> TASK DESCRIPTION: Beneath this line is the data. Output exactly the lines from the line with "Picture 1: EM xy, xz, yz;" to the line with "Picture 2: EM", both ends included, and nothing more.

BEGIN PROVIDED DATA

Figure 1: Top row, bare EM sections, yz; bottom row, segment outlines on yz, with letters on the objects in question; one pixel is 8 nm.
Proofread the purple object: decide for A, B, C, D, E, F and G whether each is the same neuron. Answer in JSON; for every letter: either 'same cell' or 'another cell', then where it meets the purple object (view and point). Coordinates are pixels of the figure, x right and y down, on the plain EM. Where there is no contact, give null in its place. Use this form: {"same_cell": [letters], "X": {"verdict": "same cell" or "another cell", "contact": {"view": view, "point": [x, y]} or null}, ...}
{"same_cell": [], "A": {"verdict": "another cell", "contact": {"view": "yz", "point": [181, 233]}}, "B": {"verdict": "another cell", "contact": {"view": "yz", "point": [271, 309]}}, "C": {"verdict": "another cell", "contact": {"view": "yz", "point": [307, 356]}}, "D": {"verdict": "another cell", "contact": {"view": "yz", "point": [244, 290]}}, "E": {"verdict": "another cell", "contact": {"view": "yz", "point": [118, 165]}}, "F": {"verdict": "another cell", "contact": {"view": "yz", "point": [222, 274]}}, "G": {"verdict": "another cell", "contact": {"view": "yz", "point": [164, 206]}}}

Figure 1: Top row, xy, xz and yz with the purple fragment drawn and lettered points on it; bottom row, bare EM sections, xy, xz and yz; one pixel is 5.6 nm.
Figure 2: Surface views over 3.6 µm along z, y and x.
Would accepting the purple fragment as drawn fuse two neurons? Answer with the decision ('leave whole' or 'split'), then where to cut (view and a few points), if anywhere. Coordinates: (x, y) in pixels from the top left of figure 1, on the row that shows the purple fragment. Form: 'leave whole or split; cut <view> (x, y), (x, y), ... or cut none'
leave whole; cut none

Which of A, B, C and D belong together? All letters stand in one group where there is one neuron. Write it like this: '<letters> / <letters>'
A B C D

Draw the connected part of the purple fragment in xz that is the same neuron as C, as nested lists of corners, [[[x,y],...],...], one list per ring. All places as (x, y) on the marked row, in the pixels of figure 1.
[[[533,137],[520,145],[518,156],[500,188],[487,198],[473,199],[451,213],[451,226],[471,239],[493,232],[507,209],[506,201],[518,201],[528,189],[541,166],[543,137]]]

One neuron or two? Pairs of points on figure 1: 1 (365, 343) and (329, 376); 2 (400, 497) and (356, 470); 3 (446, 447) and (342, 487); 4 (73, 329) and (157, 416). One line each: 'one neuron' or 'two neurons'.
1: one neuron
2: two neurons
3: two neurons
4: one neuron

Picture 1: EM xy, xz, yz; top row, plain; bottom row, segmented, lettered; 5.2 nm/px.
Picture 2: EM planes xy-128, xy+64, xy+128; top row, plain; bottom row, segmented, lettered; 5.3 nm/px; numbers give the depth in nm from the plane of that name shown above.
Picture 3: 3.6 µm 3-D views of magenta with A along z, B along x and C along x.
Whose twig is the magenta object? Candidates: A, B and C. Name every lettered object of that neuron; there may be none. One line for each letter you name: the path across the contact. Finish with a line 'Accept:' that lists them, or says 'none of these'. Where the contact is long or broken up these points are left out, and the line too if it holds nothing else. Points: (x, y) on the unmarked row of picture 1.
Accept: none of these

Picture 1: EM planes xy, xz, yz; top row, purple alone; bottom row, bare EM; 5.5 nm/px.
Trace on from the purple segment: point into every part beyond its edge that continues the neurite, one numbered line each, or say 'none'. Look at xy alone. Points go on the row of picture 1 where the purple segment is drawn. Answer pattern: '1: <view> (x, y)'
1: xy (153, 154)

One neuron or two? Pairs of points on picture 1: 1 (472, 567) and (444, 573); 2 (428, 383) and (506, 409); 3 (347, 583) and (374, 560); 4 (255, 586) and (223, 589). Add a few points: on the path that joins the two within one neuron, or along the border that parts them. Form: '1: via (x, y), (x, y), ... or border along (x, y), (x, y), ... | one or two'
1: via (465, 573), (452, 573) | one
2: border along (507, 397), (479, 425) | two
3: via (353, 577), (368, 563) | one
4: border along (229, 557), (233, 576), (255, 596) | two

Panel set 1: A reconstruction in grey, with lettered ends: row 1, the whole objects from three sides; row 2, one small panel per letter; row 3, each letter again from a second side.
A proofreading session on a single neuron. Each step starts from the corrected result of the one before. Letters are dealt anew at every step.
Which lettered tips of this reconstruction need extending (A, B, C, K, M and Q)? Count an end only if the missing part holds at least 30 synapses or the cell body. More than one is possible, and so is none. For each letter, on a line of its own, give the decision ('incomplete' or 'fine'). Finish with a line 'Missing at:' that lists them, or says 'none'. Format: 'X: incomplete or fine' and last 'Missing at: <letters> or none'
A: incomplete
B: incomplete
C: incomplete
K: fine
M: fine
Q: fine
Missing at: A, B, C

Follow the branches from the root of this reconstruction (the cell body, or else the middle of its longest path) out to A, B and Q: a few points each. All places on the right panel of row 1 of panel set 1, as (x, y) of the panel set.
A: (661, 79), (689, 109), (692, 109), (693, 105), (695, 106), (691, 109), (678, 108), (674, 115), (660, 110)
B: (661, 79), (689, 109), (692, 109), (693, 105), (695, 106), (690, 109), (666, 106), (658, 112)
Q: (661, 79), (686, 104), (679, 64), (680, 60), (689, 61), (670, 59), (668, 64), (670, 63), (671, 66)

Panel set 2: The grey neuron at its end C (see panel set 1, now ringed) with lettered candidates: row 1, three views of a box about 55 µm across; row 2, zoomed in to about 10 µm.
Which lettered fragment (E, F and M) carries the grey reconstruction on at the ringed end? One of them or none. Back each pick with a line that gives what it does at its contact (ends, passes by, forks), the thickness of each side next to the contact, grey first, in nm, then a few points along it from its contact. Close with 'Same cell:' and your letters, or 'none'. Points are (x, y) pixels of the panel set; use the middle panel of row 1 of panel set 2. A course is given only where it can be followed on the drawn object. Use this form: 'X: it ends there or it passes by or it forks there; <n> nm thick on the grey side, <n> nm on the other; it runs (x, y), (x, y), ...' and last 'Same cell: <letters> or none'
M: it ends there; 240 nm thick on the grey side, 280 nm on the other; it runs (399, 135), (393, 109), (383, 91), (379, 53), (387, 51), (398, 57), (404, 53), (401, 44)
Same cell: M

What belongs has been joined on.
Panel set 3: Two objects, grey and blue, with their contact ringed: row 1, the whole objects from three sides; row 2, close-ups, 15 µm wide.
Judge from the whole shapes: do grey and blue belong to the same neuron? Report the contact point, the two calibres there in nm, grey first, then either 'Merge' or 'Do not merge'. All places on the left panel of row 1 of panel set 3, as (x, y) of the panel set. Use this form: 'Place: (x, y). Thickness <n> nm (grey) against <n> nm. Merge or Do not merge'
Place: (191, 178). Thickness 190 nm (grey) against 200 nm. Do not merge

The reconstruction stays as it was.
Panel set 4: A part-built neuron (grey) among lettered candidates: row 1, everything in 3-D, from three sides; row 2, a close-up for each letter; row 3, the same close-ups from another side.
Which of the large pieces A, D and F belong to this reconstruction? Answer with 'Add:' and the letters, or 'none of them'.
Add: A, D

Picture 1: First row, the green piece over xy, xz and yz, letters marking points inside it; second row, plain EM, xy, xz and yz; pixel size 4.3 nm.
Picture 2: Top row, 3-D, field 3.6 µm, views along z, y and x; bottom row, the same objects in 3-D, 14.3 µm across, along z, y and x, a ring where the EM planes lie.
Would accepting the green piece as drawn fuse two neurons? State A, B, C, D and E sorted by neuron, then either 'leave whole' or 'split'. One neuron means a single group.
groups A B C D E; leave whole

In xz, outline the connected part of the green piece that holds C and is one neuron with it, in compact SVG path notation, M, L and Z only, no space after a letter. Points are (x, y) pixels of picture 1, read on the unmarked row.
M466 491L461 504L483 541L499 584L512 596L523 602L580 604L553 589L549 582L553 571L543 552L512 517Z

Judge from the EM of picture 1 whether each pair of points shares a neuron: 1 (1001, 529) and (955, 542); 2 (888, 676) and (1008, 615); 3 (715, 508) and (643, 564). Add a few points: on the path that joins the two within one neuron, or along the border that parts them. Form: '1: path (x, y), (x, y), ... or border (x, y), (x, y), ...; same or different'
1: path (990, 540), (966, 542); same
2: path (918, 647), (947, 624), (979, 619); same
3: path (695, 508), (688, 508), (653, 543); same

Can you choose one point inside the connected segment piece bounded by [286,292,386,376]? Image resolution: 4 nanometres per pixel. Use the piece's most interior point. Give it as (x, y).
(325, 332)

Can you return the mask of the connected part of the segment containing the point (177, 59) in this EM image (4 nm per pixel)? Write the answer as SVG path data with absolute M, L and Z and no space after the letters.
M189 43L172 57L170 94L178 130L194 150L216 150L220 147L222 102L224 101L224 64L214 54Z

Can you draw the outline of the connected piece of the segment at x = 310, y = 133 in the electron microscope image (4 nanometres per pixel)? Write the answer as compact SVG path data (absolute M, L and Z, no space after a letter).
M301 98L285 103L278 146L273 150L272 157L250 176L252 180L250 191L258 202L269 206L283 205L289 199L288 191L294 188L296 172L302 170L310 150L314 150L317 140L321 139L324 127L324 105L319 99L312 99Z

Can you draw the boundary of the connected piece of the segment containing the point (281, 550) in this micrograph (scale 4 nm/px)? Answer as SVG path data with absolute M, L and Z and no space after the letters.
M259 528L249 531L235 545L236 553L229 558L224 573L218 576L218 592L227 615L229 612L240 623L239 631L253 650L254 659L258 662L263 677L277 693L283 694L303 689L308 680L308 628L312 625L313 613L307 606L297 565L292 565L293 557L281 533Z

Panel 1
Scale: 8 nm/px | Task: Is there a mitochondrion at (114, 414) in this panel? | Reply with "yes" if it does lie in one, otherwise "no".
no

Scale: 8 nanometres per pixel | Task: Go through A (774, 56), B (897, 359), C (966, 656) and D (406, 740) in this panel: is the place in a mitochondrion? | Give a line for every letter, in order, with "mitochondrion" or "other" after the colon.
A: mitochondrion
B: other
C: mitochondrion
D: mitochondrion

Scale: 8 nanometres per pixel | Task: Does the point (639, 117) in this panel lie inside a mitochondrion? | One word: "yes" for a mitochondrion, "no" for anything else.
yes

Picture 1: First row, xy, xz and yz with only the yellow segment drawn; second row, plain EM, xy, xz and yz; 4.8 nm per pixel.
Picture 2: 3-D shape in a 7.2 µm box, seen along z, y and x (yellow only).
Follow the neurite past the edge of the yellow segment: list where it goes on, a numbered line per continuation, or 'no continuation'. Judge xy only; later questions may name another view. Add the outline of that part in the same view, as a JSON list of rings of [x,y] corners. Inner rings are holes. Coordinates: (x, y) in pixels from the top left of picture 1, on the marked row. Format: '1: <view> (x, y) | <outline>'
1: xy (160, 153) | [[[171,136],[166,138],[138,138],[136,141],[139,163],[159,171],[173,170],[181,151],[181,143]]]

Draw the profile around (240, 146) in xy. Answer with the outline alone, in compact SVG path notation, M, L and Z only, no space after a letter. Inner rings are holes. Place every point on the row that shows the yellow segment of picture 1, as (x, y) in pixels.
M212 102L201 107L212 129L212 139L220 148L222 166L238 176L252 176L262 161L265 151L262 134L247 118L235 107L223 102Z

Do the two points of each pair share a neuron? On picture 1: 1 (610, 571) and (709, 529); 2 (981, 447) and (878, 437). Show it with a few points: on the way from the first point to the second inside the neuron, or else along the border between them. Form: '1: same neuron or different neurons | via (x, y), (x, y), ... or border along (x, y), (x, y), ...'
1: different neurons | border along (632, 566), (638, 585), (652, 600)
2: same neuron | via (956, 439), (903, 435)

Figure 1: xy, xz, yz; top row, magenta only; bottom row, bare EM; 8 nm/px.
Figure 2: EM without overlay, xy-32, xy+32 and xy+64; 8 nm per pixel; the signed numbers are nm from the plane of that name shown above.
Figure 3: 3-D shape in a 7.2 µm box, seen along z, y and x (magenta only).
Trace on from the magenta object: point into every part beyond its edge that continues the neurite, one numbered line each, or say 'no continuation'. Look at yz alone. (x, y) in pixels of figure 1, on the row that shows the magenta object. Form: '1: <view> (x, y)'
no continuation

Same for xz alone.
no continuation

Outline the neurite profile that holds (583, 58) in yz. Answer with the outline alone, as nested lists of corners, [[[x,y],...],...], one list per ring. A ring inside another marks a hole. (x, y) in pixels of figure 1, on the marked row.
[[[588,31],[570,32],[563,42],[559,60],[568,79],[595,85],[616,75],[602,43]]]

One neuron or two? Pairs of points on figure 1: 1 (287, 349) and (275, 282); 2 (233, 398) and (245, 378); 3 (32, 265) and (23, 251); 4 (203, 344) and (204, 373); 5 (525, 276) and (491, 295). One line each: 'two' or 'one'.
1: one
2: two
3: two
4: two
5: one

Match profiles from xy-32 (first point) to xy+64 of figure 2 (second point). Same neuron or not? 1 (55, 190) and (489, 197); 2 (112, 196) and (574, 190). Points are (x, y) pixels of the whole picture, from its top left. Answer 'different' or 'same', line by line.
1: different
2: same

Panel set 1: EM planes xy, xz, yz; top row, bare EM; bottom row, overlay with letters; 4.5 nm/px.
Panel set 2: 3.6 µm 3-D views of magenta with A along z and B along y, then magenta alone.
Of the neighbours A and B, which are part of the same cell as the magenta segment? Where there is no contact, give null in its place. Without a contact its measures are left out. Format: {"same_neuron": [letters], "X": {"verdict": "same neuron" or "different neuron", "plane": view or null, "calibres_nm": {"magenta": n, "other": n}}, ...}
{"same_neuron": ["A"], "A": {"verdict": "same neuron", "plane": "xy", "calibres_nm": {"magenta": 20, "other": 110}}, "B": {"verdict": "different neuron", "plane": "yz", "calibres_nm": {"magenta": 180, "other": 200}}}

END PROVIDED DATA

> ANSWER BOX:
Picture 1: EM xy, xz, yz; top row, plain; bottom row, segmented, lettered; 5.2 nm/px.
Picture 2: EM planes xy-128, xy+64, xy+128; top row, plain; bottom row, segmented, lettered; 5.3 nm/px; numbers give the depth in nm from the plane of that name shown above.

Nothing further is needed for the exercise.